SINGAPORE - Immature security practices, overtaxed IT staff and risky end-user behaviour by employees surrounding cloud adoption are threatening cloud security at companies worldwide, according to a study by US-headquartered cyber-security firm Symantec.
In Singapore, almost two-thirds (63 per cent) of companies believe that their cyber-security practices are not able to mature quickly enough to keep up with the rapid expansion of cloud applications, Symantec said in a press statement on Tuesday (June 25).
This is despite half (51 per cent) of their workloads having been shifted to the cloud.
"The adoption of new technology has almost always led to gaps in security, but we've found the gap created by cloud computing poses a greater risk than we realise, given the troves of sensitive business-critical data stored in the cloud," said Nico Popp, senior vice-president for cloud and information protection at Symantec.
In fact, three out of four companies in Singapore said they have seen either direct or likely evidence that their data has already been put on the Dark Web for sale.
Globally, organisations "fear an increased risk of data breaches due to their move to cloud", Mr Popp said.
While data breaches can have a clear impact on enterprises' bottom line, it is not the underlying cloud technology that has worsened this problem, but the immature security practices.
IT teams are also becoming overtaxed, as there is increasing complexity in how IT is deployed and where data needs to be secured due to cloud adoption. This is seen as one-quarter of cloud security alerts go unaddressed in Singapore, with firms finding it difficult to keep pace with their security incidents.
"What's more, the future looks foggy, as 83 per cent of global respondents say they do not have processes in place to be effective in acting on cloud security incidents," Symantec said on Tuesday.
The lack of visibility into cloud workloads is a main cause of immature security practices.
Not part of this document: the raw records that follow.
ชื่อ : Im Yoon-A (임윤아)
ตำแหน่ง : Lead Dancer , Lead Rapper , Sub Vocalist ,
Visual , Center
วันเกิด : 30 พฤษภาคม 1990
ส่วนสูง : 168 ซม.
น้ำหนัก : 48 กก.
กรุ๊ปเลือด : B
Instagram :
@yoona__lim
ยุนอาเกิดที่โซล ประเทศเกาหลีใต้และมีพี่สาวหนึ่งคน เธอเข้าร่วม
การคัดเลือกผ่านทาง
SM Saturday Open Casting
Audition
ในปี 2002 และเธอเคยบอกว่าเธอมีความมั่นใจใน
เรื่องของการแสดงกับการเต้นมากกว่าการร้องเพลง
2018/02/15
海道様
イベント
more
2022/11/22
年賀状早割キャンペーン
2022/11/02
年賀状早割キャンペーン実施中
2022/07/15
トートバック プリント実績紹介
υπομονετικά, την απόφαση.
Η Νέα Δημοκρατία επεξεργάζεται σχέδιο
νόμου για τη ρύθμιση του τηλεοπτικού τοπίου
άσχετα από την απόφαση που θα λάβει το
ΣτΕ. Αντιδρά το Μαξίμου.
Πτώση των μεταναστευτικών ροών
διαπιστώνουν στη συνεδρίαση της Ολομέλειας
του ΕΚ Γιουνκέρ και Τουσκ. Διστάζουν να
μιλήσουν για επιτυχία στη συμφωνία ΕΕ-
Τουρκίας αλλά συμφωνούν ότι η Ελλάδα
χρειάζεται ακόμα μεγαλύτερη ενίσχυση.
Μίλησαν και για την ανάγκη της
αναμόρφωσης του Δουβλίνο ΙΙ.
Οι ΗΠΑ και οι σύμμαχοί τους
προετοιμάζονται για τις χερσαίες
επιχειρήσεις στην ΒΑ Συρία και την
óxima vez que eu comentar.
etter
An overwhelming majority (93 per cent) of respondents worldwide said they had trouble keeping tabs on all their cloud workloads. Although companies estimated that they use 452 cloud apps on average, the actual number is nearly quadruple that, at 1,807.
Other immature security practices include poor configuration and failing to use encryption or multi-factor authentication.
"As a result of these immature practices, enterprises are facing an increased risk of insider threats," Symantec said.
Employees exhibiting risky behaviours in the cloud is a major challenge for security teams.
These behaviours may include storing sensitive data improperly in the cloud. About 93 per cent of global respondents said that oversharing is another problem, estimating that more than a third of their files in the cloud should not be there.
Symantec surveyed 1,250 security decision-makers in 11 countries, including Singapore, Australia and Japan, to compile the findings in its Cloud Security Threat Report.